You only have to participate in one writing critique group to understand the vital importance of being a filter, not a sponge. The phrase “everyone is a critic” may as well be engraved on the tombstone of every artist because . . . everyone really is a critic. When it comes to art, every opinion matters because every opinion is valid so long as you can back it up. So you need to learn early on that it’s okay to cherry-pick comments that will help advance your work and not just because they said something nice. Learn from your readers constructive criticism; don’t only look at the good things they said.
If one sought to apply every bit of feedback they received, they would likely never put anything out. No matter how hard we try, we can’t appeal or please each member of our readership, and we shouldn’t have to. Clearly every genre isn’t meant for widespread appeal. That’s why there are genres! It’s enough to have fans criticize the genre they like most without people, for example, who don’t like fantasy read The Lord of the Rings.
What got me writing this article comes from two sources: the novel Perks of Being a Wallflower and a show called Stranger Things.
In Perks, Charlie is assigned a book called The Fountainhead by his English teacher. He is told to “be skeptical about this one. It’s a great book. But try to be a filter, not a sponge” (165). Upon research of The Fountainhead and its author (Ayn Rand), I understood why Bill told Charlie to be a filter. Rand was famous for the philosophy of objectivism: the rejection of the community-building and the altruistic in exchange for laissez-faire capitalism and right to private property. Look at Charlie’s response to finishing it:
“It was a really great experience. . . . It was pretty straightforward, I thought, and the great part is that I took what the author wrote about and put it terms of my own life. Maybe that’s what being a filter means.” p. 169
You see? Charlie was selective in what he took away from Rand and applying it to his life. He’s right; that is how a filter acts. It’s why I began this article by remarking the hit or miss effect critiques have on one’s art. Charlie isn’t about to stomp about waving the libertarian flag. He didn’t let the words of Rand completely alter his world-view. He found the constructive parts he could adapt into his life and discarded the remainder, the biased. Something similar occurred in Netflix’s Stranger Things.

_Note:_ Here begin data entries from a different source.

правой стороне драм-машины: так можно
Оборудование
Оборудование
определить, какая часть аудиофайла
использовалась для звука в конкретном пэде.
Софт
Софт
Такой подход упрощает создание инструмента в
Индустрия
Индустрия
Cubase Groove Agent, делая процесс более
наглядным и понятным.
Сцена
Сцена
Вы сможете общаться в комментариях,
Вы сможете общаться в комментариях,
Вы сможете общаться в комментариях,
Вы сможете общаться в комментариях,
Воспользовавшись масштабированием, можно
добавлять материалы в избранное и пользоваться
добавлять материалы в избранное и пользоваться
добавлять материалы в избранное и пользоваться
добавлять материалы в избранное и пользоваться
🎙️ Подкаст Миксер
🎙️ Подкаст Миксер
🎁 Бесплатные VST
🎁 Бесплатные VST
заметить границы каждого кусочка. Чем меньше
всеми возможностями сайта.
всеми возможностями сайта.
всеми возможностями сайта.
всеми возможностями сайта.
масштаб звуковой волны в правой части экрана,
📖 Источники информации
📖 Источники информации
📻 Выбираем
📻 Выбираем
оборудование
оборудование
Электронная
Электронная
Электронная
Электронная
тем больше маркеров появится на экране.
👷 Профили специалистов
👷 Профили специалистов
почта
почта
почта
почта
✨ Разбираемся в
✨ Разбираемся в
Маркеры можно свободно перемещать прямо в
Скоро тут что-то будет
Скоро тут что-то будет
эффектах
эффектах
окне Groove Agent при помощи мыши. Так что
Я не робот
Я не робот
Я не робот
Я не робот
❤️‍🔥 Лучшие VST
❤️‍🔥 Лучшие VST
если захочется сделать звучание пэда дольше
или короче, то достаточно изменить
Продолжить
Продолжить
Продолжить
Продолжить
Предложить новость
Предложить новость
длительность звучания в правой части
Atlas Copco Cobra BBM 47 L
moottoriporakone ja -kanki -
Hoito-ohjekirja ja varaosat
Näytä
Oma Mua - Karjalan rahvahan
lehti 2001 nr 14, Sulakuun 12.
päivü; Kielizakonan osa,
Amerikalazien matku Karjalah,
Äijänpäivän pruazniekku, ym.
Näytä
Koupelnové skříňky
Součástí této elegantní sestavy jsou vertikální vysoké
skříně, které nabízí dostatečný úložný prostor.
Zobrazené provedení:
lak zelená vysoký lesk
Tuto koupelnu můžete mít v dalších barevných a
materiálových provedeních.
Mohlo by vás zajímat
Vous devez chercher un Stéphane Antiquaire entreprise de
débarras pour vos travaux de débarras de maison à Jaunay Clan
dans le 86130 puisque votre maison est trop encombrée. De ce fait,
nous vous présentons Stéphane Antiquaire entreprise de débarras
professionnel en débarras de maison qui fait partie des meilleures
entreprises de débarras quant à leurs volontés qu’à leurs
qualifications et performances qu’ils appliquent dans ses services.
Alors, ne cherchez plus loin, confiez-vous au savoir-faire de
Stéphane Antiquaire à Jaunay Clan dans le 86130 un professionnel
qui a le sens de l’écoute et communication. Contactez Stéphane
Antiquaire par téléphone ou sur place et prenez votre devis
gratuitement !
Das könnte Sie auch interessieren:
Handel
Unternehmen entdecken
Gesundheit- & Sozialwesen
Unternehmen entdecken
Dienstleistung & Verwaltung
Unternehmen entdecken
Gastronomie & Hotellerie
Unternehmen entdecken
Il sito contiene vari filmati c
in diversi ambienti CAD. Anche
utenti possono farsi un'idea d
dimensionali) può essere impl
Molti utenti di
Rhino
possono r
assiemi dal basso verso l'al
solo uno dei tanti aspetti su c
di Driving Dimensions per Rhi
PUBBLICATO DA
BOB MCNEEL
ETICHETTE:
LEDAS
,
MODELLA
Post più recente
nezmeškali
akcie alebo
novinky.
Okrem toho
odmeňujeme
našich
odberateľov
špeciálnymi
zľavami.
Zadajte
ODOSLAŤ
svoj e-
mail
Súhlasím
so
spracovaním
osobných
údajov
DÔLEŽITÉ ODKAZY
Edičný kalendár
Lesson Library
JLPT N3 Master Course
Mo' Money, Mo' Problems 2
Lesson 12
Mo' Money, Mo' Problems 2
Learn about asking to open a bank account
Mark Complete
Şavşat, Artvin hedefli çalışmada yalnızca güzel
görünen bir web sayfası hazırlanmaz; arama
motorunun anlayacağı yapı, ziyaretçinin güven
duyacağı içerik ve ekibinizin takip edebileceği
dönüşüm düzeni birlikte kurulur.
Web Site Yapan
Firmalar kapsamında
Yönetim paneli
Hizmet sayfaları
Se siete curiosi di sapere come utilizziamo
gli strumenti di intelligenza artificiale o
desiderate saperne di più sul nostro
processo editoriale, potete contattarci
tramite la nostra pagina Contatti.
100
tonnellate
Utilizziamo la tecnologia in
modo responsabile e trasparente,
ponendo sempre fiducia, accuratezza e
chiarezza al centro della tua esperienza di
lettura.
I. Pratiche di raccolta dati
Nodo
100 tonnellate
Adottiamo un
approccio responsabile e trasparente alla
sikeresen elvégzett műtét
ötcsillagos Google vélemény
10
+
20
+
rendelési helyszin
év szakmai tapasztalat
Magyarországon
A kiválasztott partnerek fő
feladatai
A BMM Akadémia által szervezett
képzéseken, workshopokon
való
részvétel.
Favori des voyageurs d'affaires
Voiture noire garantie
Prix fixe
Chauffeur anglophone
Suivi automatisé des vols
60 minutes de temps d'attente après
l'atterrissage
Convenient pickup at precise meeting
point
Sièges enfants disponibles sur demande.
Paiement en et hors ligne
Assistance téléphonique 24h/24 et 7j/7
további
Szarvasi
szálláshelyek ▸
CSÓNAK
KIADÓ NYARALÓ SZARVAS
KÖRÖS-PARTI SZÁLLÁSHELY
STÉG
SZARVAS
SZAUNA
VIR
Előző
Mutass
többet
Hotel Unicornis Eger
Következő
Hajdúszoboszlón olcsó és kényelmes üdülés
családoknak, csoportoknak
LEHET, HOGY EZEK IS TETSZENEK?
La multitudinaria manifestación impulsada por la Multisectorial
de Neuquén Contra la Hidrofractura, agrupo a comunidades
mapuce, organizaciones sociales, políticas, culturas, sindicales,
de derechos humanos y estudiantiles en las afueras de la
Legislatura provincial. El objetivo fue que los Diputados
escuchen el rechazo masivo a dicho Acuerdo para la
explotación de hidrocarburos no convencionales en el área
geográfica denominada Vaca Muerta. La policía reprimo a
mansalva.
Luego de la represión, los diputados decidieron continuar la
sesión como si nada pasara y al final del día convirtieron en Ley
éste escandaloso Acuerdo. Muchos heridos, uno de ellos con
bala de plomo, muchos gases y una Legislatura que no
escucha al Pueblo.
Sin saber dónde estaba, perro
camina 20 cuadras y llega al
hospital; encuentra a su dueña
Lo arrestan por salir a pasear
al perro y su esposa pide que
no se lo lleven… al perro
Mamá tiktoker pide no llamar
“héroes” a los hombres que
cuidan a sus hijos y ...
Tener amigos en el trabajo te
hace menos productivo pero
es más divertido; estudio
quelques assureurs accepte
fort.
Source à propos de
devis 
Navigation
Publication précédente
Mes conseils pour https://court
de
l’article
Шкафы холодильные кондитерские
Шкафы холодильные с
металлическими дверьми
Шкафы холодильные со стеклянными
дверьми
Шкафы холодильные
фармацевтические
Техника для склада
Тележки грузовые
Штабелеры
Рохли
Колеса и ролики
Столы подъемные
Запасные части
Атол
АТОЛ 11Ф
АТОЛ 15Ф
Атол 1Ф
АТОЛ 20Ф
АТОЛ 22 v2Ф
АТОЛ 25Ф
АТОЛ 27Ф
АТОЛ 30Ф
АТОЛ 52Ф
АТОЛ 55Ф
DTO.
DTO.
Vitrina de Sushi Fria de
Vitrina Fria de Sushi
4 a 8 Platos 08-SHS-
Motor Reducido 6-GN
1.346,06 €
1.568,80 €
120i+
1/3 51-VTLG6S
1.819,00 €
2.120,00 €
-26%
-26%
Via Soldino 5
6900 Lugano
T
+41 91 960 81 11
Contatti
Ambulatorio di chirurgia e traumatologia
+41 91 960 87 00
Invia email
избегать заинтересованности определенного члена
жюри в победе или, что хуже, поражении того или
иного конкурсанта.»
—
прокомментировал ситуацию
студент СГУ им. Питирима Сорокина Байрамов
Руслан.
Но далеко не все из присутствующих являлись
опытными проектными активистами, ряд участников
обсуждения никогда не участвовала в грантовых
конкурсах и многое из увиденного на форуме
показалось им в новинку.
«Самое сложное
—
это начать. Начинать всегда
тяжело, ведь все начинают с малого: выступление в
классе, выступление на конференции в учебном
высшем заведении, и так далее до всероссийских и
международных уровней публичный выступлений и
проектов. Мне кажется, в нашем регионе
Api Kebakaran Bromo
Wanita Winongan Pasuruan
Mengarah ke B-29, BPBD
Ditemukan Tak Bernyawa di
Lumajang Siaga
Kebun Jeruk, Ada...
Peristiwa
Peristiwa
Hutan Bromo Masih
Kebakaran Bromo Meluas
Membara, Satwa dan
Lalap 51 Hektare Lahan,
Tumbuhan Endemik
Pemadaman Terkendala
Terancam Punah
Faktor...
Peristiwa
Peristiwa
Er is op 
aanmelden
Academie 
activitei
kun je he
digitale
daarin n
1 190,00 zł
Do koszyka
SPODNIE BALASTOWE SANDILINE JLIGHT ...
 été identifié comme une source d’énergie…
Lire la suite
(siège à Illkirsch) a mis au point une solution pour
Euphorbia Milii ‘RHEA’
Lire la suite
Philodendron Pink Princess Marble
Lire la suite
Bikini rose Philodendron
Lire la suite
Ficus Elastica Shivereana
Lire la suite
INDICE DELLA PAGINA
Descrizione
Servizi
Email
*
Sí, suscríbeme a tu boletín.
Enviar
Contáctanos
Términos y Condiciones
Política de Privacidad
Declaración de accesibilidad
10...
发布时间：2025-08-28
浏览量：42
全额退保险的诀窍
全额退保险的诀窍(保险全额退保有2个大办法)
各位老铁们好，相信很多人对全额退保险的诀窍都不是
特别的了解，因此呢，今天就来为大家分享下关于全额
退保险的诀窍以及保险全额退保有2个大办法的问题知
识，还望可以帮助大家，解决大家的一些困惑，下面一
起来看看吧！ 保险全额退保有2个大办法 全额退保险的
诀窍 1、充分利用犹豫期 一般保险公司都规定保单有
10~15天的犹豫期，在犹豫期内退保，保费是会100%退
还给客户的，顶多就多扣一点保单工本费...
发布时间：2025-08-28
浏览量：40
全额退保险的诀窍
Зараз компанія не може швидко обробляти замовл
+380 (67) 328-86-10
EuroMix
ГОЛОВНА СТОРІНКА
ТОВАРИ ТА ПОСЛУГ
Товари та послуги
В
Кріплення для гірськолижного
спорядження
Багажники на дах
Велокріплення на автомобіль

I once had a conversation about Stranger Things while playing a Monopoly themed to the show. My friend observed that the show draws too heavily on its inspirations: 80s pop culture. He laments the “fact” that there don’t seem to be many original stories, like The Wheel of Time series, that get skipped for others who happened to gain popularity before them–I should mention my friend does love the show no matter what I may report him saying here. This got me thinking back to a video I watched on this seeming recurrence of only certain material being used over and over again just because it’s familiar. The video is on the YouTube channel called Just Write where the creator (Sage Hyden) delves into the many versions of the medium to highlight techniques and what we can learn from established writers.
In response to my friend’s observations about Stranger Things and popular/mainstream fiction, Sage argues that Stranger Things actually filters out 80s hallmarks without losing itself in them. It becomes its own unique story because it doesn’t centre on the references to Star Wars, Stephen King, or Dungeons & Dragons. It can exist without them. Stranger Things constructs rules in its world that happen to refer moments in pop culture because it would have been relevant to that time. Sage brings up the chief being akin to Lando Calrissian to demonstrate the possibility of him betraying them. The show isn’t trying to be Star Wars or ET, even though the similarities to the latter are many. I would expect casual (or not so casual) fans of the franchise to call on such references to make their point in today’s conversations. When someone says “they’re a stone cold Slytherin,” you immediately know what kind of person they might be like without ever having to meet them. Stranger Things isn’t absorbing the content or identity of their inspirations. They’re ornaments to help initiate the viewers into the character’s problems. When looking at the story on a macro level (at least what has been given to us so far), Stranger Things does function without references. Is it as relatable or fun? That’s to each his own.
Whatever the story may be, I hope I have laid out how important it is to be a filter, not a sponge when creating your own art. We need to be able to know what critiques, philosophies, or references to filter to our works, our lives. It’s vital to add this trait to our utility belts (See what I did there?), so we may be successful. But it takes time . . . lots of time and exposure. Otherwise, as Sage puts it: “you need to master your influences, or your influences will master you.”